Men, how would you feel if your wife started hanging out with her ex-husband? Oh, it’s nothing serious. They’re just having dinner together a couple nights a week, maybe a movie on the weekend. No big deal, right? But then you notice that she starts to take on some of his mannerisms. She uses some of the same words he does. They even have some inside jokes that you don’t understand and she starts to like the same things he likes and pretty soon you realize y’all don’t have much in common any more but she sure has a lot in common with him. No big deal, right? At least she still uses your last name.
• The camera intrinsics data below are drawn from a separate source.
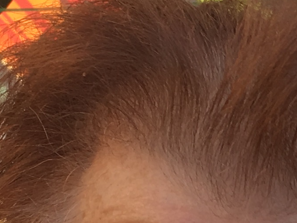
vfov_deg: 8.1
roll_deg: -1.4
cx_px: 256
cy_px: 445
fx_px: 1493
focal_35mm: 174
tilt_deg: -5.4
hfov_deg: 11.3
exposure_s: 1/60
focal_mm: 4.15
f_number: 2.2
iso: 25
As Christians in the church, we are called the Bride of Christ all through scripture and God is described as being a jealous God in Exodus 20. It is not that God is jealous or envious because someone has something He wants or needs. God is jealous when someone gives to another something that rightly belongs to Him. He paid the price for you to be His child and He loves you too much to allow you to be flirting with the world when James says here that we should get rid of all moral filth and the evil that is so prevalent and humbly accept the word planted in you, which can save you.

God has given us His Word, the Bible and passages like this in James, not to be a killjoy but to show you just how deep His love is for you. He has given us this owner’s manual for life and it tells us how best to get along with others and how to be right with God and that is what this whole passage is really about in James 1. James wants us to be right with God.

But I hear ya. Right with God, a righteous life, it all sounds so…boring. Right? I know. So, let’s just get real practical here for a minute. Let’s think about this. Who do you think lives or lived a more boring life, the Apostle Paul or the lady you work with that is keeping up with the Kardashians? Think about it. Who is the boring one? D.L. Moody, who won thousands of people to Jesus or the guy who works 80 hours a week so he can buy a boat so he can go to the lake twice a year?

God says in John 10:10 that He wants us to live a full and abundant life here on earth so do you think that describes you when you have read everything on Facebook or you when you are on a mission trip? Now, that’s just in this life. The real reason to live a righteous life; the main reason we want to be right with God is for the next life. Jesus said in Revelation 22:12, “Look, I am coming soon! My reward is with me, and I will give to each person according to what they have done!”

James says that instead of loving the world, we should lose the world and love the Word. He says we should accept the Word. What does that mean? Accept it means to put it on like a coat. Wallow around in it. Live in it. Meditate on it and let it change your life so you can change other’s lives by the way you live. Have you done that? Are you continuing to do that?

If not, then start today by asking God to forgive you of your sins and then you need to repent, or turn away from, those sins. Then ask Jesus to be Lord of your life and give you the Holy Spirit to live in your life to help you make good decisions and even be able to do things like listening to people who need someone to do just that. Accept the word planted in you, which can save you. Do that right now as the music plays.